According to Audemars, La Maison des Fondateurs symbolizes the deep connection between the brand and its origins. Additionally, he explained that the museum shows the company’s spirit of independence and avant-garde
The 2.400m2/25,800 ft pavilion, according to BIG, “will be a striking landmark to precision seamlessly integrated into the local landscape.” Called Maison des Fondateurs, the new museum will be embedded in the landscape. It will unite the buildings with the undulating fields of the valley, including the surrounding historical workshops in Le Brassus in the heart of La Vallée de Joux, Maison des Fondateurs.

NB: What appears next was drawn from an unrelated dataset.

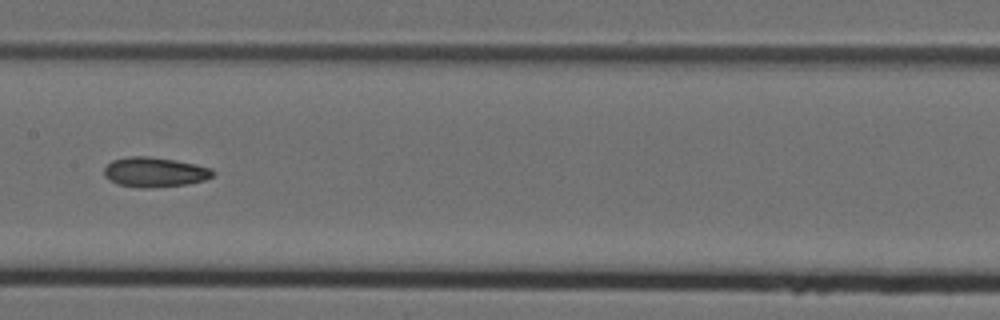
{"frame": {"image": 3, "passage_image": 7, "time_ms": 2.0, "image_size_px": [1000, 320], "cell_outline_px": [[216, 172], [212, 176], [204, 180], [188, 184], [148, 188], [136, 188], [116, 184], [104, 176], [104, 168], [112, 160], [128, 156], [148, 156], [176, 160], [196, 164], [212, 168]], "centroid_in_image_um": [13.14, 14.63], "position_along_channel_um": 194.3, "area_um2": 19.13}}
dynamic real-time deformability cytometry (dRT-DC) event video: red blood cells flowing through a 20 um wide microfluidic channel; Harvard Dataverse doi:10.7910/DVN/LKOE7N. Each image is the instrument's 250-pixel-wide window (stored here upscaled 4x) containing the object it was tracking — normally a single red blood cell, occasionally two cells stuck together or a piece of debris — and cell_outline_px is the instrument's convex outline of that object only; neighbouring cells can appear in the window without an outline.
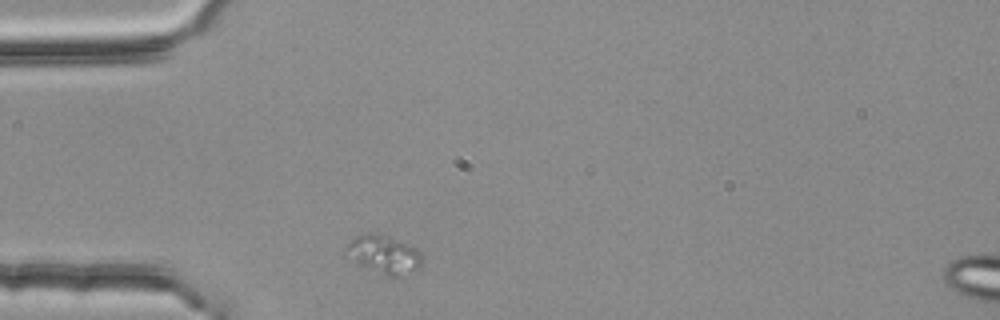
{"species": "common noctule bat (a hibernating species)", "species_latin": "Nyctalus noctula", "temperature_condition": "room temperature", "stored_images_in_passage": 1, "camera_frame_rate_fps": 3000, "um_per_image_px": 0.085, "animal": {"sex": "female", "body_mass_g": 25.1}, "frame": {"image": 1, "passage_image": 1, "time_ms": 0.0, "image_size_px": [1000, 320], "cell_outline_px": [[424, 264], [420, 268], [400, 276], [384, 276], [364, 268], [344, 248], [356, 236], [368, 232], [388, 236], [416, 248], [420, 252]], "centroid_in_image_um": [32.69, 21.65], "position_along_channel_um": 52.3, "area_um2": 16.76}}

BIG’s design is a combination of a spiral-shaped pavilion, a design that serves as a storyline for visitors. The design guides visitors through a linear sequence of spaces and events. It goes from the entrance to lounges, galleries, and workshops, to the attic of the heritage building in the workshop where it all began.
Bjarke Ingels, Founding Partner of BIG notes that: “Watchmaking like architecture is the art and science of invigorating inanimate matter with intelligence and performance. It is the art of imbuing metals and minerals with energy, movement, intelligence, and measure – to bring it to life in the form of telling time.”
Ingels emphasized connectivity and integration as key elements in Watchmaking and architecture:
Unlike most machines and most buildings today that have a disconnect between the body and the mind, the hardware and the software, for the Maison des Fondateurs we have attempted to completely integrate the geometry and the performance, the form, and the function, space and the structure, the interior and the exterior in a symbiotic hole.
Blending old and new, the museum connects historical workshops and galleries by coiling up the sequence of spaces in a double spiral. The ambiance of the building is accentuated by an undulating roof and ceiling that allows daylight and views to the exhibits. Bjarke Ingels notes:
I have always admired Swiss architecture for its flawless craftsmanship. Swiss buildings sometimes make you suspect that they have been built by watchmakers. That we are now working directly for the family of the original founders Audemars and Piguet is going to be an amazing exploration in mastery and innovation”, says Bjarke Ingels.